Let us use the result ${}^{n}{{C}_{r+1}}+{}^{n}{{C}_{r}}={}^{n+1}{{C}_{r+1}}$ again.
$\Rightarrow x={}^{n}{{C}_{m}}+{}^{n-1}{{C}_{m}}+{}^{n-1}{{C}_{m+1}}$.
Let us use the result ${}^{n}{{C}_{r+1}}+{}^{n}{{C}_{r}}={}^{n+1}{{C}_{r+1}}$ again.
$\Rightarrow x={}^{n}{{C}_{m}}+{}^{n}{{C}_{m+1}}$.
Let us use the result ${}^{n}{{C}_{r+1}}+{}^{n}{{C}_{r}}={}^{n+1}{{C}_{r+1}}$ again.
$\Rightarrow x={}^{n+1}{{C}_{m+1}}$.
So, we have found that ${}^{n}{{C}_{m}}+{}^{n-1}{{C}_{m}}+{}^{n-2}{{C}_{m}}+......+{}^{m+2}{{C}_{m}}+{}^{m+1}{{C}_{m}}+{}^{m}{{C}_{m}}={}^{n+1}{{C}_{m+1}}$.
This tells us that we have proved $\left( \begin{matrix} n \\\ m \\\ \end{matrix} \right)+\left( \begin{matrix} n-1 \\\ m \\\ \end{matrix} \right)+\left( \begin{matrix} n-2 \\\ m \\\ \end{matrix} \right)+......+\left( \begin{matrix} m \\\ m \\\ \end{matrix} \right)=\left( \begin{matrix} n+1 \\\ m+1 \\\ \end{matrix} \right)$.

Note: We should not assume ${}^{n+1}{{C}_{r}}+{}^{n}{{C}_{r}}={}^{n+1}{{C}_{r+1}}$ as it is wrong and is the most common mistake many people commit.
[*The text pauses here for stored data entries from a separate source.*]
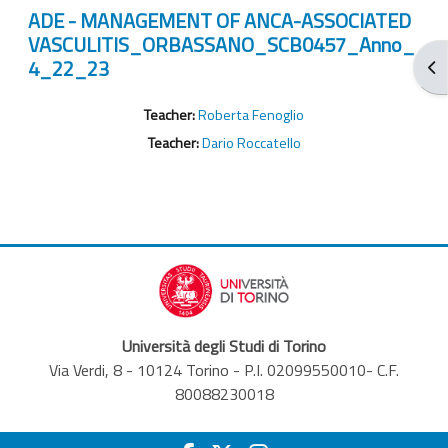
ADE - MANAGEMENT OF ANCA-ASSOCIATED
VASCULITIS_ORBASSANO_SCB0457_Anno_
4_22_23
Apr
Teacher:
Roberta Fenoglio
Teacher:
Dario Roccatello
Università degli Studi di Torino
Via Verdi, 8 - 10124 Torino - P.I. 02099550010- C.F.
80088230018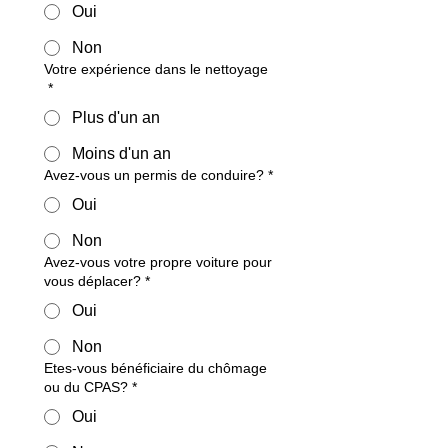
Oui
Non
Votre expérience dans le nettoyage
*
Plus d'un an
Moins d'un an
Avez-vous un permis de conduire?
*
Oui
Non
Avez-vous votre propre voiture pour
vous déplacer?
*
Oui
Non
Etes-vous bénéficiaire du chômage
ou du CPAS?
*
Oui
We should know that in a combination ${}^{a}{{C}_{b}}$, ‘a’ and ‘b’ must be a whole number and $a\ge b$ otherwise, the given problem is wrong. Whenever we get this type of problems, we try to make use of the property ${}^{n}{{C}_{r+1}}+{}^{n}{{C}_{r}}={}^{n+1}{{C}_{r+1}}$ at the required places. If we are given the absolute integer values for ‘m’ and ‘n’, we could have got the result in an integer.